🌨

Malam yang seharusnya menjadi waktu di mana keluarga kecil itu menghabiskan saat-saat bersama justru berubah menjadi sebuah bencana. Remaja tanggung yang baru saja menggeret kopernya di landasan pribadi keluarganya itu mendesah lelah, bingung. Kalo balik ntar ngadepin Papi, gue belom siap, batinnya.

Maka Asa memutuskan untuk mencari penginapan di dekat kawasan rumah sahabatnya, dengan harapan sang ayah tidak mencarinya terlebih dahulu. Ia hanya perlu waktu untuk sendiri.

Orang luar boleh memiliki pemikiran bahwasanya Asa adalah anak manja dan tak bisa diatur, itu terserah mereka. Namun, jangan pernah berpikir bahwa Asa tidak mencintai keluarganya dan hanya mementingkan egonya yang tinggi, omong kosong macam apa itu?

Asa bahkan rela menukar apapun untuk kebahagiaan kakak dan juga ayahnya, ia begitu mencintai mereka sampai-sampai perasasan egois menguasai dan tak ingin berbagi. Asa takut pada kenyataan bahwa perasaan manusia itu mudah berubah, mudah dibolak-balik. Ia takut bahwa mungkin suatu hari sosoknya tak lagi berarti.

Asa takut sendiri.

Memiliki orang tua baru berarti menjalin kontrak untuk saling menyayangi sampai nanti. Namun bagi Asa, kontrak tersebut datang dengan konsekuensi bahwa yang lama akan sangat mungkin untuk dilupakan. Bagaimana nasib Asa kalau papi nanti lebih mencintai pasangan barunya? Bagaimana kalau nanti mereka memiliki anak lagi? Akankah Asa akan berteman dengan sendiri?

Anak itu hanya benci merasa tersingkir. Selama ini, ia bertahan dengan pemikiran 'semua akan baik-baik saja asal mereka berempat memiliki satu sama lain, tak perlu ada komponen tambahan untuk melengkapi.'

Melihat kebenaran yang hari ini terungkap membuat Asa merenung. Apa Tuhan memilih untuk memberinya karma? Apa Tuhan setega itu pada makhluk piatu sepertinya?

Setelah check in dan mendapat kamar yang ia inginkan, Asa merebahkan tubuhnya di atas kasur. Kepalanya berat, penuh akan pertanyaan tanpa jawaban. Sedang hatinya sesak, penuh kekecewaan yang entah kapan akan menghilang.

Ponselnya masih berdenting menunjukkan direct messages yang dikirim oleh kakak kembarnya. Ah, Jeno dan Eric itu benar-benar tidak menyerah, padahal Asa sudah memblokir kontak mereka di manapun.

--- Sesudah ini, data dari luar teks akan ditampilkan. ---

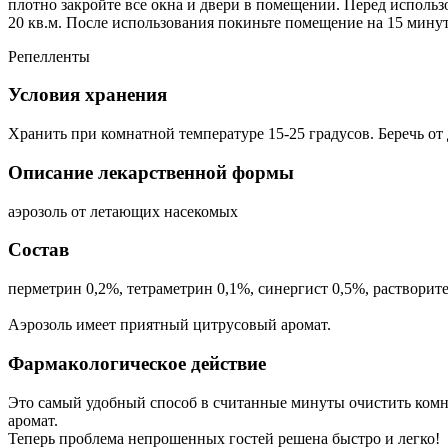
плотно закройте все окна и двери в помещении. Перед использ
20 кв.м. После использования покиньте помещение на 15 минут,
Репелленты
Условия хранения
Хранить при комнатной температуре 15-25 градусов. Беречь от 
Описание лекарственной формы
аэрозоль от летающих насекомых
Состав
перметрин 0,2%, тетраметрин 0,1%, синергист 0,5%, растворите
Аэрозоль имеет приятный цитрусовый аромат.
Фармакологическое действие
Это самый удобный способ в считанные минуты очистить комнат
аромат.
Теперь проблема непрошенных гостей решена быстро и легко!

“Ck, apa sih Tohari pake nelfon segala,” remaja berrambut gelap itu memaki pelan, kesal lantaran merasa diganggu.

“Sa! Lo di mane??? Gue samperin ya?”

Suara Haruto terdengar panik di seberang, yang ditelfon hanya berbaring santai menunggu mie instan dalam cupnya matang.

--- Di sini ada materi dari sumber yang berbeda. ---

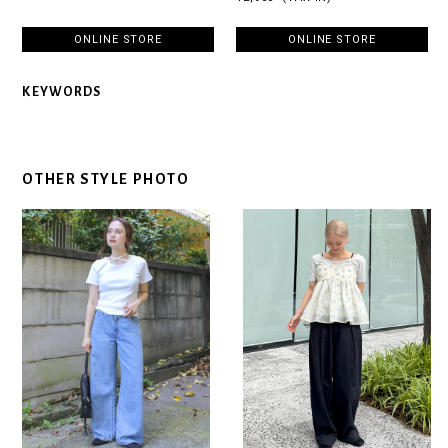
ONLINE STORE
ONLINE STORE
KEYWORDS
OTHER STYLE PHOTO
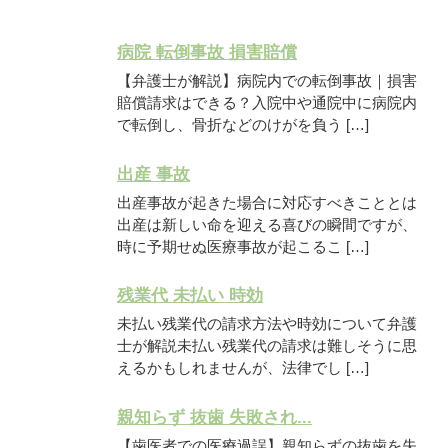
病院 転倒事故 損害賠償
【弁護士が解説】病院内での転倒事故｜損害
賠償請求はできる？入院中や通院中に病院内
で転倒し、骨折などのけがを負う […]
出産 事故
出産事故が起きた場合に対応すべきこととは
出産は新しい命を迎える喜びの瞬間ですが、
時に予期せぬ医療事故が起こるこ […]
残業代 未払い 時効
未払い残業代の請求方法や時効について弁護
士が解説未払い残業代の請求は難しそうに思
えるかもしれませんが、法律でし […]
親知らず 抜歯 失敗され...
【歯医者での医療過誤】親知らずの抜歯を失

“Nggak usah, males gua liat muka lu.”

Kalau Haruto berada di dekat Asa, mungkin remaja tanggung bersuara dalam itu sudah memukul Asa gemas.

“Lah yaudah, lagak lo masih petentang-petenteng begini. Besok kabarin gue ya kalo udah mendingan.”

“Hmm,”

Selanjutnya terdengar bunyi telepon terputus menyambut deheman Asa. Tungkai panjangnya melangkah menuju pantry, lantas segera mengais mie instan yang kini sudah sedikit mengembang. Maklum, ia lapar. Emosi benar-benar mampu menguras energinya.

Mungkin Asa akan menghabiskan malam ini dengan menangis. Ia terlalu lelah dan kehabisan energi. Semoga esok akan ada hal-hal yang baik, untuk saat ini biarkan Asa berdamai dengan kecewa dan sakit hatinya sejenak.